Data extract:
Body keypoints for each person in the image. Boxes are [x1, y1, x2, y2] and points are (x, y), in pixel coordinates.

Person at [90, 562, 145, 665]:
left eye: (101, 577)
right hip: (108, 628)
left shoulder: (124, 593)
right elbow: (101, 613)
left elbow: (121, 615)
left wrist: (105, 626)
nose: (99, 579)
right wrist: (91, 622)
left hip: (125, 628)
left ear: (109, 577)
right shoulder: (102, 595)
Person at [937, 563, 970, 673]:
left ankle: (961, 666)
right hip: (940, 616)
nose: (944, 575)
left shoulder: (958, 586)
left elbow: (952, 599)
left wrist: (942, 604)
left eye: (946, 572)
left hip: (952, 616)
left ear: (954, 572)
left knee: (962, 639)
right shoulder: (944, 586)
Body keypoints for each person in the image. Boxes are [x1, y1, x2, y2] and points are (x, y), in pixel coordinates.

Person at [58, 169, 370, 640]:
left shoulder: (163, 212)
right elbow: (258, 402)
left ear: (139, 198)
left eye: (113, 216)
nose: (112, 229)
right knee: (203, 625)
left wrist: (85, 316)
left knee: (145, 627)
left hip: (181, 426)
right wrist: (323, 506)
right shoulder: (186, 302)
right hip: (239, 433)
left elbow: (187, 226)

* * *

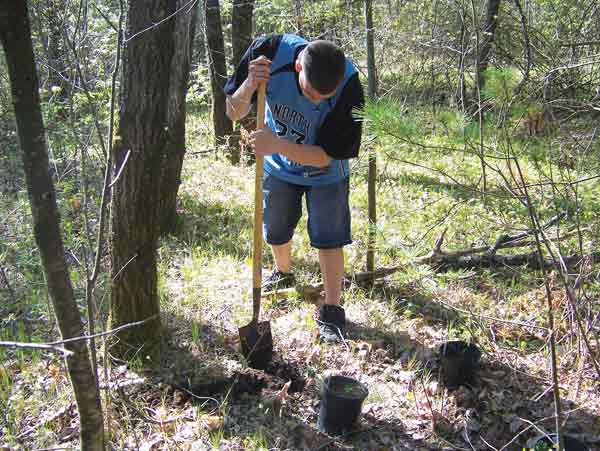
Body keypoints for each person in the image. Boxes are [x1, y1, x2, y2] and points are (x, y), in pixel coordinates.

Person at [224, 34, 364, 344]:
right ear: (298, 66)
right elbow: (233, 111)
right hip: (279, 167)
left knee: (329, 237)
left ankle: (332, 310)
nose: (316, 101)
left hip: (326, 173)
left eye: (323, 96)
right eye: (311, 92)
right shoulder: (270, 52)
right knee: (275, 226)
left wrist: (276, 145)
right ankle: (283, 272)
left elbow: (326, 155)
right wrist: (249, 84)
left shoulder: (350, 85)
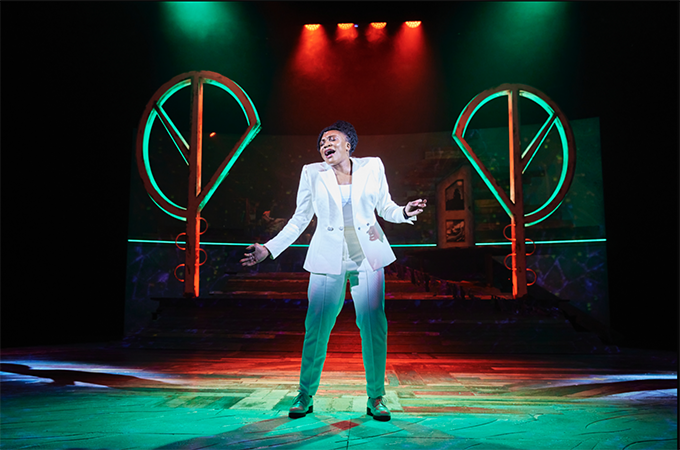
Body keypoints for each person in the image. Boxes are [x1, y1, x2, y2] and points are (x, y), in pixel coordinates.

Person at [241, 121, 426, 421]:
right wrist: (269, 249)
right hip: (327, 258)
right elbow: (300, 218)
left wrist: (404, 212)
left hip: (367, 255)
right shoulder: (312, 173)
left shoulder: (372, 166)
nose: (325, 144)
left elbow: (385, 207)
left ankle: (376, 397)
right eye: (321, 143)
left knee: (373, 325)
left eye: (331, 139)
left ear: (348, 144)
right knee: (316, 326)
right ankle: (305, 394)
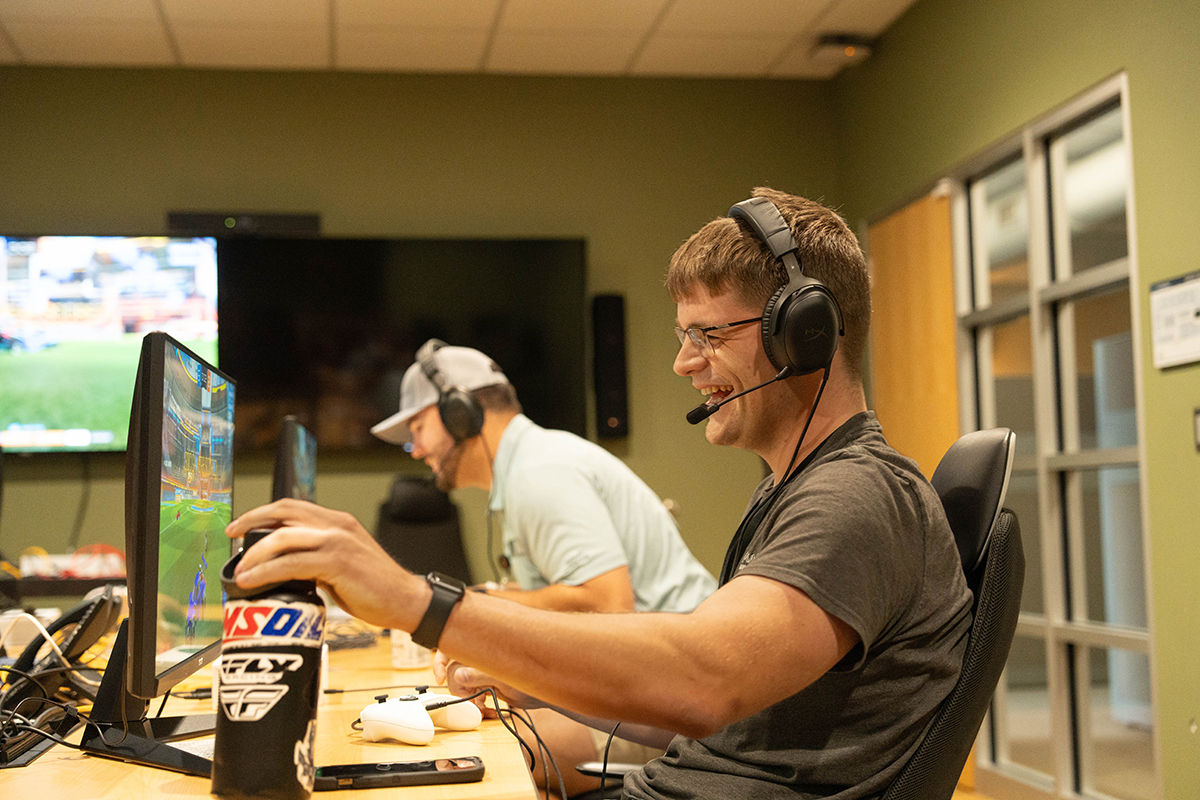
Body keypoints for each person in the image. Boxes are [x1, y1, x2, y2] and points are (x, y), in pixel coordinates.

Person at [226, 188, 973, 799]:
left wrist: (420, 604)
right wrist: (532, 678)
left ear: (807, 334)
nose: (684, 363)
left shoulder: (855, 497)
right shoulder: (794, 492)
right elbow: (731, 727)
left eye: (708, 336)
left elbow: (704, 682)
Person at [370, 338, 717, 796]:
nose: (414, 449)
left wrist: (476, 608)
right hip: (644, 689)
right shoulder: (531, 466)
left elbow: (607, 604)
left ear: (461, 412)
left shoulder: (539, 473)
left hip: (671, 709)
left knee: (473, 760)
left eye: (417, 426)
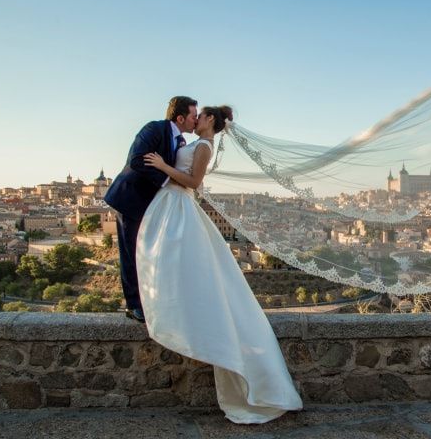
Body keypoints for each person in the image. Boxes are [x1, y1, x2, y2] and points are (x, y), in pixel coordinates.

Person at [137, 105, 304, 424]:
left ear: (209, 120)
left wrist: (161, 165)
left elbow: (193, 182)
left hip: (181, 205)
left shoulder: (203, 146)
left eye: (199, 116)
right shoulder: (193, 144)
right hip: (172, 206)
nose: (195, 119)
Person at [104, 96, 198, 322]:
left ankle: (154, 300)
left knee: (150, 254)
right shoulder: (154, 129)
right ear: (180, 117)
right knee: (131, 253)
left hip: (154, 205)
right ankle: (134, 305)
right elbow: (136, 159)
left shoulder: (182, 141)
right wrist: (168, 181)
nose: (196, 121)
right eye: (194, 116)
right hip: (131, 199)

Your instructions:
If a line in the records above includes the string "nose", copy it.

Solution to this exercise:
nose: (99, 579)
nose: (944, 575)
nose: (112, 229)
nose: (316, 101)
nose: (325, 144)
nose: (684, 363)
nose: (414, 449)
nose: (195, 119)
nose: (196, 121)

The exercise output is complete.